Sektor Putri Jadi Andalan Tim Balap Sepeda Indonesia di Asian Track Championship 2019

oleh Benediktus Gerendo Pradigdo diperbarui 06 Jan 2019, 22:15 WIB
Aksi Crismonita Dwi Putri pada hari pertama Track Asia Cup 2017, di New Delhi, Selasa (10/10/2017). (Humas PB ISSI)

Bola.com, Jakarta - Indonesia menjadi tuan rumah kejuaraan balap sepeda bertajuk Asian Track Championship 2019 di Jakarta International Velodrome, Rawamangun, Jakarta Timur, pada 8-13 Januari 2019. Manajer tim balap sepeda Indonesia, Budi Saputra, mengatakan masih mengandalkan sektor putri lewat Crismonita Dwi Putri.

Budi Saputra meneyebut tim balap sepeda Indonesia akan menurunkan 14 atlet elite, 8 atlet junior, dan 9 atlet paracycling beserta pilotnya dalam Asian Track Championship 2019. Bersaing dengan pembalap sepeda dari 15 negara lain yang menjadi peserta, Indonesia mengandalkan sektor putri.

Advertisement

"Peluang medali masih ada di sprint putri lewat Crismonita. Namun, untuk tim sprint putri masih agak sulit karena pasangan Crismonita, Elga Kharisma, masih cedera, jadi harus kami naikkan pelapisnya yang tampaknya belum maksimal," ujar Budi Saputra saat dihubungi Bola.com, Minggu (6/1/2019).

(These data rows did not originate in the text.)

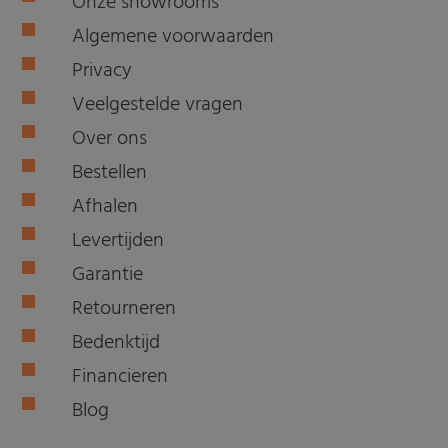
Onze showrooms
Algemene voorwaarden
Privacy
Veelgestelde vragen
Over ons
Bestellen
Afhalen
Levertijden
Garantie
Retourneren
Bedenktijd
Financieren
Blog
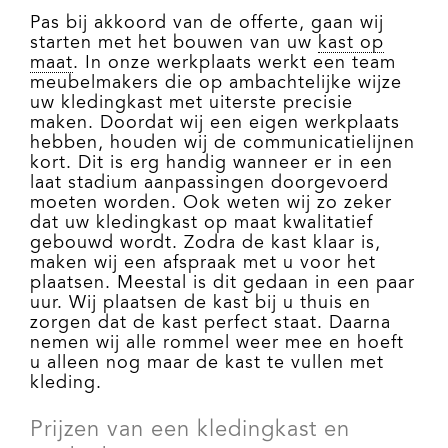
Pas bij akkoord van de offerte, gaan wij
starten met het bouwen van uw
kast op
maat
. In onze werkplaats werkt een team
meubelmakers die op ambachtelijke wijze
uw kledingkast met uiterste precisie
maken. Doordat wij een eigen werkplaats
hebben, houden wij de communicatielijnen
kort. Dit is erg handig wanneer er in een
laat stadium aanpassingen doorgevoerd
moeten worden. Ook weten wij zo zeker
dat uw kledingkast op maat kwalitatief
gebouwd wordt. Zodra de kast klaar is,
maken wij een afspraak met u voor het
plaatsen. Meestal is dit gedaan in een paar
uur. Wij plaatsen de kast bij u thuis en
zorgen dat de kast perfect staat. Daarna
nemen wij alle rommel weer mee en hoeft
u alleen nog maar de kast te vullen met
kleding.
Prijzen van een kledingkast en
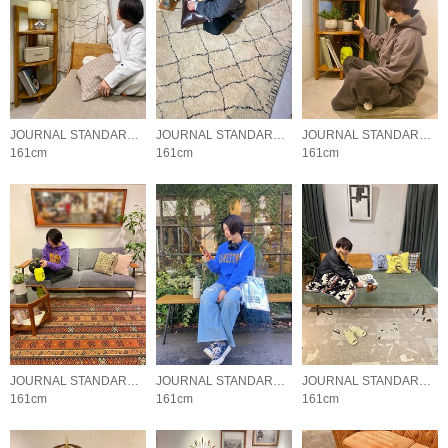
JOURNAL STANDARD FURNITURE
JOURNAL STANDARD FURNITURE
JOURNAL STANDARD FURNITURE
161cm
161cm
161cm
JOURNAL STANDARD FURNITURE
JOURNAL STANDARD FURNITURE
JOURNAL STANDARD FURNITURE
161cm
161cm
161cm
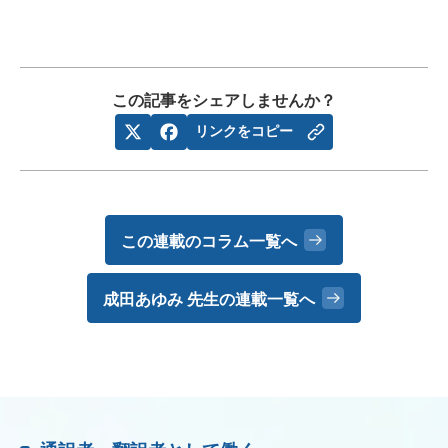
この記事をシェアしませんか？
リンクをコピー
この連載のコラム一覧へ
成田あゆみ 先生の
連載一覧へ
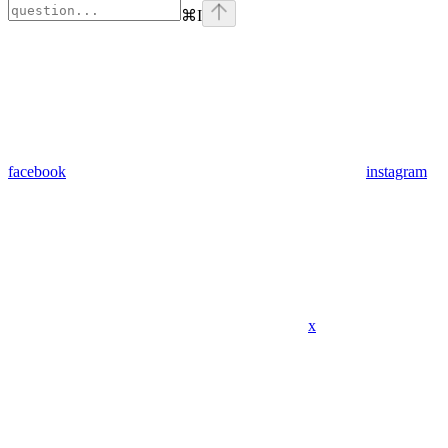
⌘
I
facebook
instagram
x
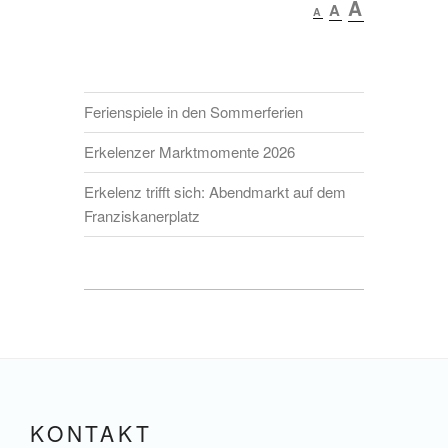
Increas
A
Reset
Decrease
A
A
font
font
font
size.
size.
size.
Ferienspiele in den Sommerferien
Erkelenzer Marktmomente 2026
Erkelenz trifft sich: Abendmarkt auf dem
Franziskanerplatz
KONTAKT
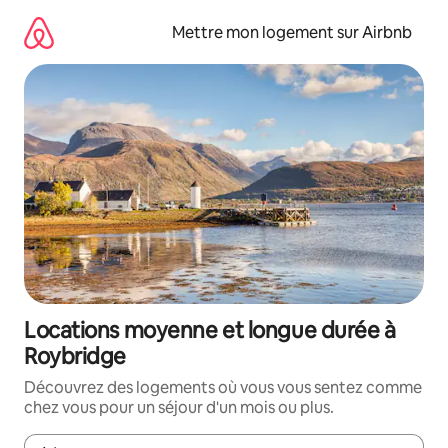
Aller
directement
Mettre mon logement sur Airbnb
au
contenu
Locations moyenne et longue durée à
Roybridge
Découvrez des logements où vous vous sentez comme
chez vous pour un séjour d'un mois ou plus.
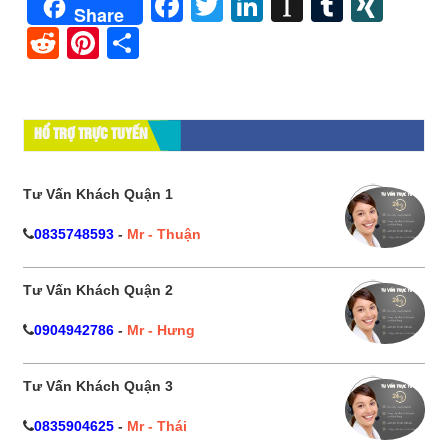
Facebook
Twitter
LinkedIn
Instapape
Tumblr
XIN
Share
Reddit
Pinterest
Share
HỔ TRỢ TRỰC TUYẾN
Tư Vấn Khách Quận 1
0835748593
-
Mr - Thuận
Tư Vấn Khách Quận 2
0904942786
-
Mr - Hưng
Tư Vấn Khách Quận 3
0835904625
-
Mr - Thái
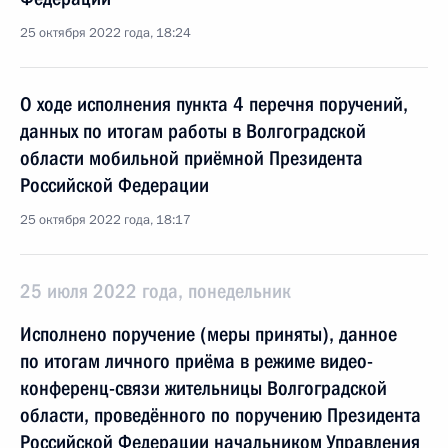
25 октября 2022 года, 18:24
О ходе исполнения пункта 4 перечня поручений,
данных по итогам работы в Волгоградской
области мобильной приёмной Президента
Российской Федерации
25 октября 2022 года, 18:17
25 июля 2022 года, понедельник
Исполнено поручение (меры приняты), данное
по итогам личного приёма в режиме видео-
конференц-связи жительницы Волгоградской
области, проведённого по поручению Президента
Российской Федерации начальником Управления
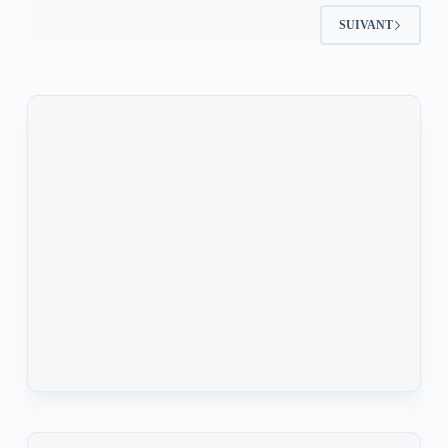
KOMLA AKPANRI
22 JUILLET 2023
SUIVANT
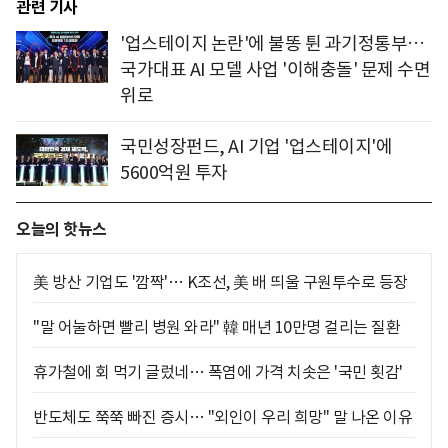
관련 기사
'업스테이지 논란'에 불똥 튄 과기정통부…
국가대표 AI 모델 사업 '이해충돌' 문제 수면
위로
국민성장펀드, AI 기업 '업스테이지'에
5600억원 투자
오늘의 핫뉴스
美 방산 기업도 '깜짝'… K조선, 美 배 띄울 구원투수로 등장
"말 어눌하면 빨리 병원 와라" 韓 매년 10만명 걸리는 질환
휴가철에 회 먹기 글렀네… 폭염에 가격 치솟은 '국민 횟감'
반도체도 쭉쭉 빠진 증시… "외인이 우리 희망" 말 나온 이유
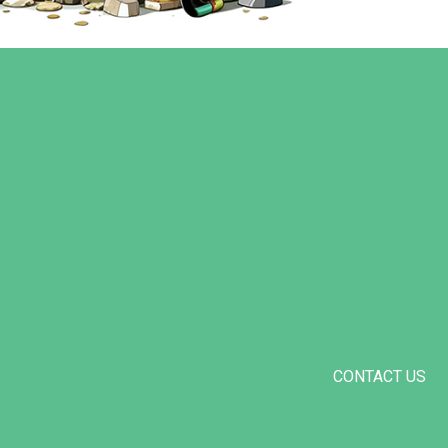
CONTACT US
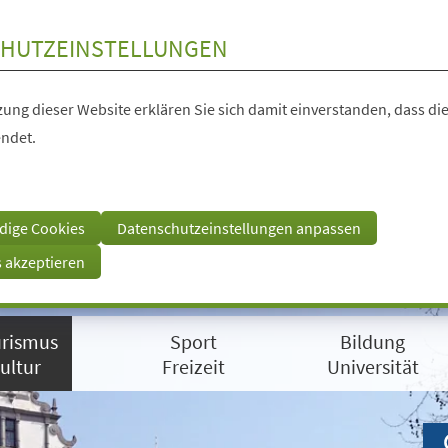
HUTZEINSTELLUNGEN
ung dieser Website erklären Sie sich damit einverstanden, dass die
ndet.
dige Cookies
Datenschutzeinstellungen anpassen
s akzeptieren
rismus
Sport
Bildung
ultur
Freizeit
Universität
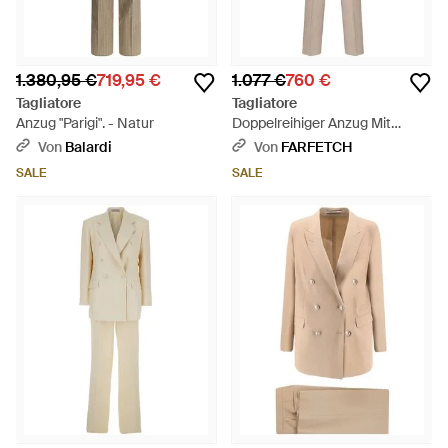
1.380,95 €
719,95 €
1.077 €
760 €
Tagliatore
Tagliatore
Anzug "Parigi". - Natur
Doppelreihiger Anzug Mit
Nadelstreifen - Natur
Von
Balardi
Von
FARFETCH
SALE
SALE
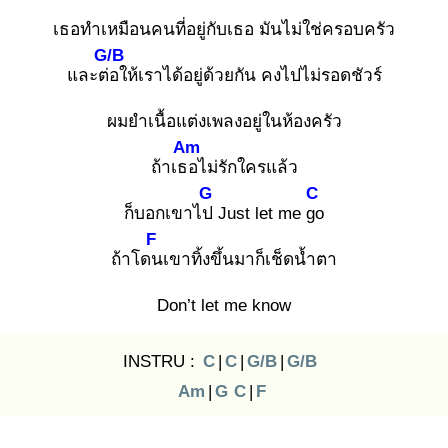
เธอทำเหมือนคนที่อยู่กับเธอ มันไม่ใช่ครอบครัว
G/B
และต่อ
ให้เราได้อยู่ด้วยกัน คงไปไม่รอดชัวร์
ผมยำเนื้อแต่งเพลงอยู่ในห้องครัว
Am
ถ้าเธอ
ไม่รักใครแล้ว
G
C
ก็บอกเขาไป
Just let me go
F
ถ้าโดน
เขาทิ้งขึ้นมาก็เช็ดนํ้าตา
Don’t let me know
INSTRU :
C
|
C
|
G/B
|
G/B
Am
|
G
C
|
F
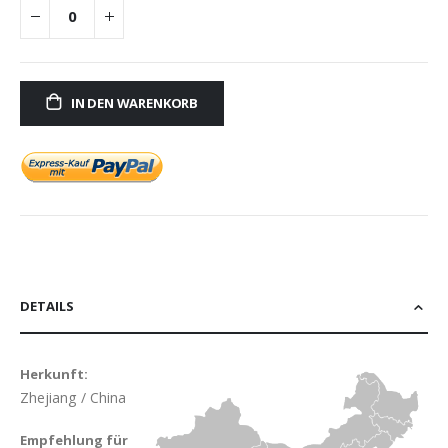
IN DEN WARENKORB
DETAILS
Herkunft:
Zhejiang / China
Empfehlung für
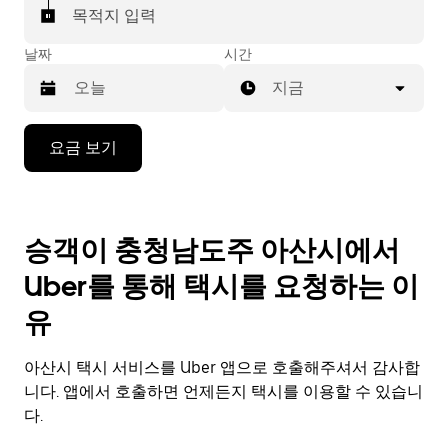
목적지 입력
날짜
시간
지금
캘
요금 보기
린
더
를
조
승객이 충청남도주 아산시에서
작
하
Uber를 통해 택시를 요청하는 이
려
면
유
아
래
아산시 택시 서비스를 Uber 앱으로 호출해주셔서 감사합
화
살
니다. 앱에서 호출하면 언제든지 택시를 이용할 수 있습니
표
다.
키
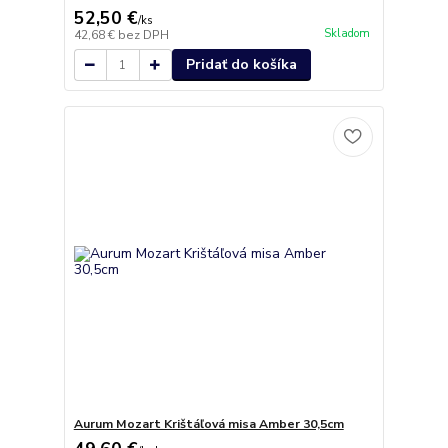
52,50 €
/
ks
Skladom
42,68 €
bez DPH
Pridať do košíka
Aurum Mozart Krištáľová misa Amber 30,5cm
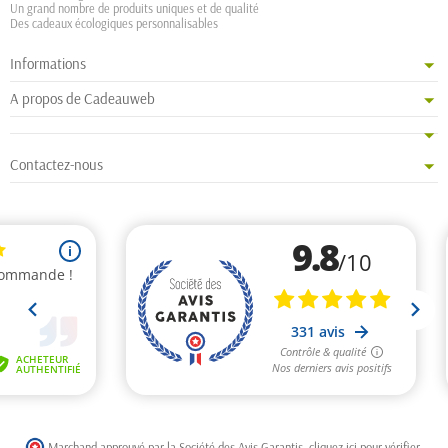
Un grand nombre de produits uniques et de qualité
Des cadeaux écologiques personnalisables
Informations
A propos de Cadeauweb
Contactez-nous
Marchand approuvé par la Société des Avis Garantis,
cliquez ici pour vérifier
.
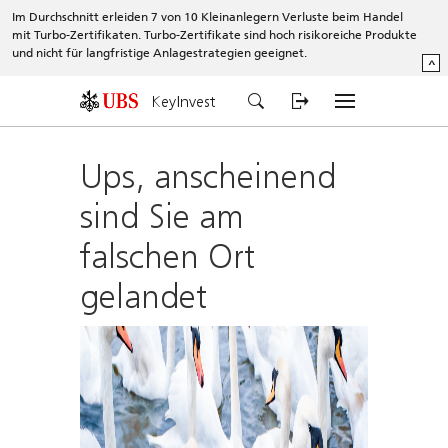
Im Durchschnitt erleiden 7 von 10 Kleinanlegern Verluste beim Handel
mit Turbo-Zertifikaten. Turbo-Zertifikate sind hoch risikoreiche Produkte
und nicht für langfristige Anlagestrategien geeignet.
^
KeyInvest
Ups, anscheinend
sind Sie am
falschen Ort
gelandet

"Hasil Crismonita saat mengikuti tryout bagus. Dia tampil bagus di tiga kejuaraan, Asian Cup di New Delhi, Asian Cup di Thailand, dan di Sout East GP Series di Kuala Lumpur," lanjutnya.

Sementara untuk kategori putra dan junior, manajer tim balap sepeda Indonesia ini tak ingin terlalu berandai-andai. Ia hanya berharap ada kejutan di Jakarta International Velodrome.

"Untuk putra, saya masih hanya berharap Indonesia bisa membuat kejutan. Sementara untuk kelas junior, saya belum ingin berharap banyak karena mereka baru pertamaturun di Velodrome, jadi belum maksimal karena belum banyak pengalaman," ujarnya.

Asian Track Championship 2019 ini menjadi ajang bagi atlet balap sepeda Indonesia untuk mengumpulkan poin demi turun di Olimpiade 2020 di Tokyo.